| CLUTTERING THE VIEW
TV news overwhelms the audience with labels and graphics
by Deborah Potter
The "Newsforce" skit on Saturday Night Live a while back
was supposed to be a joke. Mocking the overuse of graphics in television
news, the producers crowded the screen with so much extraneous information
that, by the end of the sketch, you could hardly see the "newscasters."
Funny? You bet. But it's no longer a joke.
It's getting to the point where everything in TV news has an on-screen
tag, and the packaging is so thick you can hardly find the content.
Logos and labels, scores and statistics, headlines and hyperlinks-the
clutter is out of control.
What started as an effort to help viewers tell stations apart by
adding an ever-present identifying "bug" has wound up
overwhelming viewers with TMI, too much information. It's one thing
for specialized channels like all-business and all-sports networks
to run on-screen tickers: their viewers often tune in just to check
a particular stock or score. But the effect of adding multiple lines
of ticker-style text to the average newscast is that many viewers
are simply unable to process it all.
Researchers know that when words appear on screen most people read
them. The "always on" time and temperature bug may be
easy to ignore, but that doesn't hold true for story slugs, name
ID's, and local headlines that change throughout the newscast. Each
new line of text is a potential distraction, pulling the viewer's
attention away from the substance of the newscast.
That's not the only reason graphics overload is so pernicious.
A lot of graphics now in use are fundamentally misleading. Take
my local TV weather report, which always originates in the StormCenter
no matter how pleasant it is outside. Or take the "breaking
news" label stations regularly slap on just about any story
you can name. One cable network kept its "breaking news"
banner up for almost a month last year, throughout the Florida recount,
while reporters vamped for hours telling viewers that nothing much
was happening.
In many local newsrooms, "breaking news" has become just
another franchise, to be doled out during the daily rundown meetings
at mid-afternoon. "What's our breaking news at 5:00?"
a producer will ask, more than an hour before airtime. If people
challenge the use of the label they're told it's legitimate, because
when five o'clock rolls around they'll be telling their audience
about that story for the first time. Excuse me? That makes it breaking
news?
It's hard to imagine that anyone could truly buy that justification-it's
breaking news because we say it is-in today's media environment.

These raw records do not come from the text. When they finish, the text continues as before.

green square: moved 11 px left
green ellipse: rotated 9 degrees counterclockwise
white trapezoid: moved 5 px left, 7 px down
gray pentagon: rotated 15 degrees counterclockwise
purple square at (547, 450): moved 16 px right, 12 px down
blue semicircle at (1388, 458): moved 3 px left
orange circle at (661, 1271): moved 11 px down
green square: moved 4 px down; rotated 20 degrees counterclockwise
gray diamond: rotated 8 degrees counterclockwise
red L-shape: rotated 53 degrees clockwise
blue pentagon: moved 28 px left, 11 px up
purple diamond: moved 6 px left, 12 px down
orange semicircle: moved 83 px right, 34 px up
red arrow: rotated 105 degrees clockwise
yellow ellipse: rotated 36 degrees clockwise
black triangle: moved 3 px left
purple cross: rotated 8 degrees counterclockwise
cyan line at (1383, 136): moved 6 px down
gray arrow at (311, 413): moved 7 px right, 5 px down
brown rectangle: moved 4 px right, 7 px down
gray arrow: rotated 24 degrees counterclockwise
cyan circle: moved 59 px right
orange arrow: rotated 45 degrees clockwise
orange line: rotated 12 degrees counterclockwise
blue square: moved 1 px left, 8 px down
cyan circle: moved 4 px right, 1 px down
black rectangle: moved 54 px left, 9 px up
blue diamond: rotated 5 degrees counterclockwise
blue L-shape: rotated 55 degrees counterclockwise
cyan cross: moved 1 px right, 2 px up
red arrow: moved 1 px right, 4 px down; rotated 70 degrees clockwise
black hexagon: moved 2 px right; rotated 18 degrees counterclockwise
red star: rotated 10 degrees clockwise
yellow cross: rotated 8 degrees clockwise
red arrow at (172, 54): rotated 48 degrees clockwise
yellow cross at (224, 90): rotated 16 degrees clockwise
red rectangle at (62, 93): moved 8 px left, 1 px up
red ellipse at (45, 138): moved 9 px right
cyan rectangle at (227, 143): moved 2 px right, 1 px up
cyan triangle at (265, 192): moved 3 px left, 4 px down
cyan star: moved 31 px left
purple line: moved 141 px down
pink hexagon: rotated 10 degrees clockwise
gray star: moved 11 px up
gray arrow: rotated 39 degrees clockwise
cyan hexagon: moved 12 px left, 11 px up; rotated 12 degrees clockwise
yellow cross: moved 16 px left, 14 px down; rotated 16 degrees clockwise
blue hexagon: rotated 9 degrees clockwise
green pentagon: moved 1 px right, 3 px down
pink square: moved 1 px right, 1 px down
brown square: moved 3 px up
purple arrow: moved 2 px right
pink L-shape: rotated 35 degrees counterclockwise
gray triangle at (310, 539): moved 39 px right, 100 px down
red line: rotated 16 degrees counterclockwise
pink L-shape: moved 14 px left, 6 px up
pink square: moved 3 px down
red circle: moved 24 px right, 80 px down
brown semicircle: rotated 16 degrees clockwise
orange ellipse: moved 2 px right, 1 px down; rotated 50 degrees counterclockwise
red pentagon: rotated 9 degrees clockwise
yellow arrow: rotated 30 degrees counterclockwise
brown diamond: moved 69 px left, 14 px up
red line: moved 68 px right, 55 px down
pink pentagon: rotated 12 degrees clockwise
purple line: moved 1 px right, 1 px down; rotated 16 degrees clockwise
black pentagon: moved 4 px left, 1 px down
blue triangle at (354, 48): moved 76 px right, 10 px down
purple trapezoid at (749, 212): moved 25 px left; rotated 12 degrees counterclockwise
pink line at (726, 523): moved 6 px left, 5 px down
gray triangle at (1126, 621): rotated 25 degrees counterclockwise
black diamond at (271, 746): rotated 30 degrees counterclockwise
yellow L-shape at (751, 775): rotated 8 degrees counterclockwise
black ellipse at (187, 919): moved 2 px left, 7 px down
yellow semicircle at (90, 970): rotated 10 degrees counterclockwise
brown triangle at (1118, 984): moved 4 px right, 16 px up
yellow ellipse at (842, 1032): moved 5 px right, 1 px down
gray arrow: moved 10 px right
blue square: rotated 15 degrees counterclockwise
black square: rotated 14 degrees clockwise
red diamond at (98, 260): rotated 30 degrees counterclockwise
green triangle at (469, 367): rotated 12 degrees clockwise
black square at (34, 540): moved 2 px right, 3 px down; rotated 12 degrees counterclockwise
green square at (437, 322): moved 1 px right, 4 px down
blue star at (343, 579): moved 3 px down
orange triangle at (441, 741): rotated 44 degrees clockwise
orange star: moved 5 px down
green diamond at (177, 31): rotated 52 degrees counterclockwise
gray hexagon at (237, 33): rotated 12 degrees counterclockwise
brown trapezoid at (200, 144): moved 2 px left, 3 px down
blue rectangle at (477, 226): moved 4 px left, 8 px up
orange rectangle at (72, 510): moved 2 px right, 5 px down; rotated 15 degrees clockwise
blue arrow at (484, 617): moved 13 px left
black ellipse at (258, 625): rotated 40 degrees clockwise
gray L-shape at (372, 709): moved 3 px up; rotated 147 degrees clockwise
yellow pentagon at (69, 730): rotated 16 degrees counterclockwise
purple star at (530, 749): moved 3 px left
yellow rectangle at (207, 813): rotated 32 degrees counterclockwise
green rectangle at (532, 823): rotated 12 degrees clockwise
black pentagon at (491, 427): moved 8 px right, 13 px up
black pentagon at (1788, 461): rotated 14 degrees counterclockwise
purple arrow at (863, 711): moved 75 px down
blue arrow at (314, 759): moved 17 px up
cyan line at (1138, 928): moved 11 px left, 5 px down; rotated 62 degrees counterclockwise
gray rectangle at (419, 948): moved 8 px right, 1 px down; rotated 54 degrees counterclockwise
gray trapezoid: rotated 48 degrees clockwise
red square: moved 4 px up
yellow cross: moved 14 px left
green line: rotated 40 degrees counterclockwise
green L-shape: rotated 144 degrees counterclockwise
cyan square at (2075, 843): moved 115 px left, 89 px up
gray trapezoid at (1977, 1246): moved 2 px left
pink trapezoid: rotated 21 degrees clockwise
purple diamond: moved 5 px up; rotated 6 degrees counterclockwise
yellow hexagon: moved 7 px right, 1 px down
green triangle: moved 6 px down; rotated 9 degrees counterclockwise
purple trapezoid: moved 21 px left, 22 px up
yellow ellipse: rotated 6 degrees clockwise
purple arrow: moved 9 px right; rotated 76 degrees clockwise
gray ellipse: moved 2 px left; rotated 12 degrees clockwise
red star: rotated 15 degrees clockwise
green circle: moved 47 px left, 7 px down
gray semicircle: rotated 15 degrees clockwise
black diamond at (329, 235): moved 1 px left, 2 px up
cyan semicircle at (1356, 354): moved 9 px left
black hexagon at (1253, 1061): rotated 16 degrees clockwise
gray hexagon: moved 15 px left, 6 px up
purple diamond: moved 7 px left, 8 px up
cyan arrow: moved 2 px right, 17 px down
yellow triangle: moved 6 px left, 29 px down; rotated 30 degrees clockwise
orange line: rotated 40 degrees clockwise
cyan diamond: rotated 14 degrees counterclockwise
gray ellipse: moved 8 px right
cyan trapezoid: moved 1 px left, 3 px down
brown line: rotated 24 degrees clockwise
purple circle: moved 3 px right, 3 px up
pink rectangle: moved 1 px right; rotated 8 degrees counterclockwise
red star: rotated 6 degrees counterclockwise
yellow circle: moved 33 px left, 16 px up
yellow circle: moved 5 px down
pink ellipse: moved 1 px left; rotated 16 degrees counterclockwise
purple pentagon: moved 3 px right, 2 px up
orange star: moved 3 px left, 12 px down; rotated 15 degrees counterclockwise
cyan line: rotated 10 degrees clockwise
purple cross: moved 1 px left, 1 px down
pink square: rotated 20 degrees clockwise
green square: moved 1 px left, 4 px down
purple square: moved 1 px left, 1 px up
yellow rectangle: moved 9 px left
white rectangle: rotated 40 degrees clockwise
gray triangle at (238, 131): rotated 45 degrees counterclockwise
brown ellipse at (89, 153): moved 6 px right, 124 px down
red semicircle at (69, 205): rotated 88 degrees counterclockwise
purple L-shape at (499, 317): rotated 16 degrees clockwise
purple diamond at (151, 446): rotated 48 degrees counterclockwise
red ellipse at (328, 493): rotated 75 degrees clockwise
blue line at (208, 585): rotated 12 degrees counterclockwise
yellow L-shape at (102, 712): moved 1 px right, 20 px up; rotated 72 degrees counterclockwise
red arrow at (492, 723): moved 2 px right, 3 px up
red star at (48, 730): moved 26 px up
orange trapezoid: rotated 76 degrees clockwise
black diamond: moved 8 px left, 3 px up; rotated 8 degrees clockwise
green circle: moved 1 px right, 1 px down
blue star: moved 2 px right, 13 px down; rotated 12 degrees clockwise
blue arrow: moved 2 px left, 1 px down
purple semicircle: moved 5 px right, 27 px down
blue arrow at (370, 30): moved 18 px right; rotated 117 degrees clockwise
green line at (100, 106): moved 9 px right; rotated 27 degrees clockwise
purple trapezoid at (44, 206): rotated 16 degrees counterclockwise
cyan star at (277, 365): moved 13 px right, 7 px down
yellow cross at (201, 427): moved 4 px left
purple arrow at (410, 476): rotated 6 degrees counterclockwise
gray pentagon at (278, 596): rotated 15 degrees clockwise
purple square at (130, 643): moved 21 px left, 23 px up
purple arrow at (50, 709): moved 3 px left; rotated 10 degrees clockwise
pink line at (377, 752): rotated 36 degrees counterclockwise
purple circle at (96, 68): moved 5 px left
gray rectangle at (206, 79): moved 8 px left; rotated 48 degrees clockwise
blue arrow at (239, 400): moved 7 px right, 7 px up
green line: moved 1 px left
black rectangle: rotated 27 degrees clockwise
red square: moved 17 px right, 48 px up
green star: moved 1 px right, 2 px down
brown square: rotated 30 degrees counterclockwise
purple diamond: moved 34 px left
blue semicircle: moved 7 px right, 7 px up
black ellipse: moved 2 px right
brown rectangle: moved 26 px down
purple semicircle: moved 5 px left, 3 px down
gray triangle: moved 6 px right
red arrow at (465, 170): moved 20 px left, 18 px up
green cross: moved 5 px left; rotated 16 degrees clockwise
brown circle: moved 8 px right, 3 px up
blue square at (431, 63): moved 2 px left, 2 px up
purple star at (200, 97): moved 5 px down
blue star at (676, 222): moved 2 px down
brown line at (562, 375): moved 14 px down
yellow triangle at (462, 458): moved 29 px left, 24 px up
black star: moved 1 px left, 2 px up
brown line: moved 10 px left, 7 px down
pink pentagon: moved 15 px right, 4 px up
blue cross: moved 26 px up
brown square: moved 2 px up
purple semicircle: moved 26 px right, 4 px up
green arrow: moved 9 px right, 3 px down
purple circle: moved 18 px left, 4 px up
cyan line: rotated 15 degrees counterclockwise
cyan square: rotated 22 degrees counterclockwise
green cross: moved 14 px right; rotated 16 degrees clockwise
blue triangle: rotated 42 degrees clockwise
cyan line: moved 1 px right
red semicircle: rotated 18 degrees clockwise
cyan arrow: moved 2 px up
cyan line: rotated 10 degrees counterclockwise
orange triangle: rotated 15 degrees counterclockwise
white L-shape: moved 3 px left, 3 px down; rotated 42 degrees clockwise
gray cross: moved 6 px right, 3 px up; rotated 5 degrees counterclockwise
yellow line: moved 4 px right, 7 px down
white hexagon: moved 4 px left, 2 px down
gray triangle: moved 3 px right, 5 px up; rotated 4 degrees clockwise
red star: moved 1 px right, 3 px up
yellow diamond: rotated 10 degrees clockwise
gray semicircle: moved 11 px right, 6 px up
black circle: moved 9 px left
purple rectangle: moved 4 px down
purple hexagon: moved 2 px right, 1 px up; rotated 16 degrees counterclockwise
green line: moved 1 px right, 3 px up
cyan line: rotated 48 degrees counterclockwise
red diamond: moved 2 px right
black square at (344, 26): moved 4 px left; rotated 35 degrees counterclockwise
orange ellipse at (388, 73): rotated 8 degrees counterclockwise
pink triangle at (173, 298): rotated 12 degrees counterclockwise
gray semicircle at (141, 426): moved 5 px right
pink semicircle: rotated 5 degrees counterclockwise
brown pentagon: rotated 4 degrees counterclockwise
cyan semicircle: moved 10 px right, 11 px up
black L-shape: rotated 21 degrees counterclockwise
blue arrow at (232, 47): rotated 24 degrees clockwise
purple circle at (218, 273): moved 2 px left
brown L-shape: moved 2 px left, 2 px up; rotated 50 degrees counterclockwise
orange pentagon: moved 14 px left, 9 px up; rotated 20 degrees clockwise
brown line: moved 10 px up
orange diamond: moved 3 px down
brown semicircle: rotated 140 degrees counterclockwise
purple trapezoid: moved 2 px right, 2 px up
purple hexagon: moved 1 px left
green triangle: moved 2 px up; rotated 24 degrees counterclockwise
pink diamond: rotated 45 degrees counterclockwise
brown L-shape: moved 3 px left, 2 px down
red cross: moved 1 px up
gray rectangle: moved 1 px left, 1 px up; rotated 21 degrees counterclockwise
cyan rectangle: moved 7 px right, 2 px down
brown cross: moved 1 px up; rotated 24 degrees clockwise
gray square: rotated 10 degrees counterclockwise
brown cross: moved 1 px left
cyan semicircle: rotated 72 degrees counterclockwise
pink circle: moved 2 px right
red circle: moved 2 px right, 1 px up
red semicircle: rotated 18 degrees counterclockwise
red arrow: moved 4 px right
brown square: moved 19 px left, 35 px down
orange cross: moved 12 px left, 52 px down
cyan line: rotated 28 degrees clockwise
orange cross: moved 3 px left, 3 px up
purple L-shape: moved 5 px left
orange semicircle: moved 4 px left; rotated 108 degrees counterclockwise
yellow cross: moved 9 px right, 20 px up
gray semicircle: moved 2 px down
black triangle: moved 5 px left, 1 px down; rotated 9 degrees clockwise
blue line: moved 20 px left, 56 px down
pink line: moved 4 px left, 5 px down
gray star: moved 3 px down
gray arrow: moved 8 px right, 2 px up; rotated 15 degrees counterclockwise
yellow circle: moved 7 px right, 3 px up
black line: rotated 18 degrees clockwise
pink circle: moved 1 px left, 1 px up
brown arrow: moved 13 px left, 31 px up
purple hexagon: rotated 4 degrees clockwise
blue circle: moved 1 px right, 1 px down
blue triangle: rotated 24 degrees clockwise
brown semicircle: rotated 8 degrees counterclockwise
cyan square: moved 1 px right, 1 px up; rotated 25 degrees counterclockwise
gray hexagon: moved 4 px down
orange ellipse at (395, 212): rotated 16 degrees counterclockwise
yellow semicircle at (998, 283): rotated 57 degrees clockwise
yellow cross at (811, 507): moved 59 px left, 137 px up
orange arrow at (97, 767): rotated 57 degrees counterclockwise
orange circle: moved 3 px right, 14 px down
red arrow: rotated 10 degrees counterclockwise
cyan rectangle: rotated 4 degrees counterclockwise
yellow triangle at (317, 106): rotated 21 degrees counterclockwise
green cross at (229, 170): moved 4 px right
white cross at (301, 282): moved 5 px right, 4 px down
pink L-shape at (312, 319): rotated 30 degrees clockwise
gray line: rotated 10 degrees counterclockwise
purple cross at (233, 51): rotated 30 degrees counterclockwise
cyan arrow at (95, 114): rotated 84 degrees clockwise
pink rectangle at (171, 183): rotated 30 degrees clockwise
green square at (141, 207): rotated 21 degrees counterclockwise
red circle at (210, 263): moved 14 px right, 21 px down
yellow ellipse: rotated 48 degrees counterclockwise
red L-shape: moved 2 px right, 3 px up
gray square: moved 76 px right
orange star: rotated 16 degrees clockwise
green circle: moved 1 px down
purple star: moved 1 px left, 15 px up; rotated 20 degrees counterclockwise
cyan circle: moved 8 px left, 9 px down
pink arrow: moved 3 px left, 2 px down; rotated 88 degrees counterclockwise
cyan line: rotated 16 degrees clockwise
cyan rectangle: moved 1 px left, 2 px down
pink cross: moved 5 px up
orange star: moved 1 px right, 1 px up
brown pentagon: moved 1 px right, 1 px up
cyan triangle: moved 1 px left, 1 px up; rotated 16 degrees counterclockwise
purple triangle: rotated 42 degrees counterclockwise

You'd have to believe that your audience is made up of Luddites
who don't have a clue about what's happening in their world until
you tell them. That shows either a total lack of understanding about
how people get information these days-most of us are swimming in
it all day long-or it shows a serious lack of respect for the people
you're trying to reach.
Philadelphia anchor Larry Kane of KYW-TV knows what's really going
on. In the race for ratings, stations have adopted the tactics of
a carnival barker: shout louder, and maybe they'll come into your
tent. "[S]tations call almost any news 'breaking' to hook the
audience," Kane wrote in the Philadelphia Inquirer, "some
of whom are getting wise to the scam."
Television news has become a prisoner of its own packaging. You
can almost hear it: We bought those expensive graphics, and by golly,
we're going to use them!
It may seem like a little thing--calling something breaking news
when it's several hours old--but it's part of a detrimental pattern
in many local newsrooms. Telling viewers a story can be seen "Only
on Channel X" when half the sound bites come from a news conference
every other station covered too. Touting a story as "New at
11" when there's not a single new development to report, not
even a frame of fresh video.
At a minimum, using these kinds of labels amounts to baseless boasting,
and viewers don't like it. "They take points away from you
for doing that," says John Cardenas, news director at WBNS-TV
in Columbus, OH.
At least one consulting firm, Frank N. Magid Associates, has begun
warning clients against "over-bundling" stories, saying
viewers have become increasingly skeptical about "special reports"
on health or education that aren't special. "Over-franchising
can get you in trouble because it can make people think your news
is all come-on and not enough news," says John Quarderer, Magid's
vice president for North American television.
But there's even more at stake. Viewers who feel disappointed or
deceived by the way stories are presented might just stop believing
what they see. And that seems like far too high a price to pay.